Мне суждено прожить остаток дней,

Скитаясь в мире смертных меж теней,

И двери в Рай не распахнутся мне.

Однажды я стоял у волн прибоя,

И пена, погрузившись в забытье,

Несла к земле разбитое копье

Того, кто не вернулся с поля боя.

Я взял его, и, видя пятна крови

На древке переломленном, рыдал

И фениев забытых вспоминал,

Как выступали мы на бой суровый,

И к торжеству, и к гибели готовы…

И Ниав юная неслышно подошла.

Не зная, что могло со мной случиться,

Она меня по имени звала,

Дрожала, как испуганная птица.

Мы поняли: былого не вернуть.

Коня мы разыскали на поляне

И оседлали, приготовясь в путь.

Я услыхал: “Его глаза туманит

Вся скорбь земли, все горести людские”.

И вновь открылись нам пути морские,

И вновь неслись копыта скакуна

По пурпурным мерцающим волнам,

Закатом золотым озарены.

Бессмертные остались вдалеке

Бродить в лесах, как призраки, как сны,

И танцевать, как тени, на песке,

Рука в руке гулять по склонам гор

Иль грезить, глядя на морской простор;

И лица, словно сумрачные звезды,

Окутывать прозрачной дымкой сна;

И устремлять дремотный взор туманный

На солнце в одеянии шафранном,

Садящееся в воды океана;

И петь беспечно; словно капли меда,

Лились слова прощальные вдали,

И размывали пурпурные воды

Границы очарованной земли.

“Старик огонь пытается раздуть,

Он в доме сына, брата или друга

Зажился; не пора ли в дальний путь?

Его заботы шепчутся друг с другом;

Он слышит, как метель гудит в трубе,

Склоняется к огню и весь трясется,

Но грезит о победах и борьбе

И помнит лай собак и блики солнца.

А мы средь рощ зеленых и полей

Не думаем о будущем в тревоге,

Ведь мы пребудем вечно на земле,

Живые, нестареющие боги.

Зайчонок подрастает средь игры,

Любуясь жизнью дивно-изобильной,

Но прежде, чем возьмет ее дары,

Уже хромает, старый и бессильный.

И стаи птиц азийских на ветвях,

Как яркие крылатые тюльпаны,

И гребни пенные в бушующих морях,

Поющие о тайнах океана,

Обречены шепнуть: “Несправедливо”;

И зимородок станет горсткой пыли,

И на песке волна умрет с отливом,

И люди упокоятся в могиле.

А нам роса любви туманит очи

До той поры, покуда Бог дохнёт

На звезды, и, покинув небосвод,

Луна увянет бледной розой ночи”.

Комментарий У.Б. Йейтса:

«Эта поэма основана на средневековых ирландских диалогах между святым Патриком и Ойсином и на одной гаэльской поэме прошлого века.[80] Описанные в ней события […], как предполагается, относятся не к какой-либо конкретной эпохе, а к некоему неопределенному периоду, составленному из множества различных эпох, в котором разворачивается действие народных сказаний. Именно поэтому средневековые элементы здесь перемешаны с древними, как, собственно, и в поздних сказаниях о фениях. В гаэльских поэмах Ойсин посещает всего один остров, но в предании из “Silva Gadelica”[81] описывается “четыре рая”: северный остров, западный остров, южный остров и Адамов рай на востоке» (1912 г.).

The Wanderings of Oisin BOOK I

S. Patrick.

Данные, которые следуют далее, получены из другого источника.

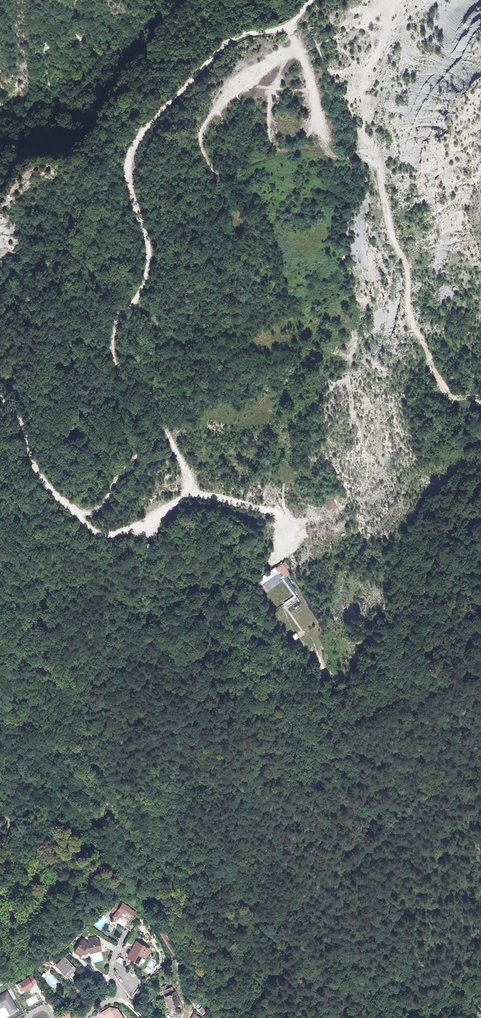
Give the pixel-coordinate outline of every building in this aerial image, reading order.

You who are bent, and bald, and blind,

With a heavy heart and a wandering mind,

Have known three centuries, poets sing,

Of dalliance with a demon thing.

Oisin. Sad to remember, sick with years,

The swift innumerable spears,

The horsemen with their floating hair,

And bowls of barley, honey, and wine,

Those merry couples dancing in tune,

And the white body that lay by mine;

But the tale, though words be lighter than air.

Must live to be old like the wandering moon.

Caoilte, and Conan, and Finn were there,

When we followed a deer with our baying hounds.

With Bran, Sceolan, and Lomair,

And passing the Firbolgs' burial-motmds,

Came to the cairn-heaped grassy hill

Where passionate Maeve is stony-still;

And found On the dove-grey edge of the sea

A pearl-pale, high-born lady, who rode

On a horse with bridle of findrinny;

And like a sunset were her lips,

A stormy sunset on doomed ships;

A citron colour gloomed in her hair,

But down to her feet white vesture flowed,

And with the glimmering crimson glowed

Of many a figured embroidery;

And it was bound with a pearl-pale shell

That wavered like the summer streams,

As her soft bosom rose and fell.

S. Patrick. You are still wrecked among heathen dreams.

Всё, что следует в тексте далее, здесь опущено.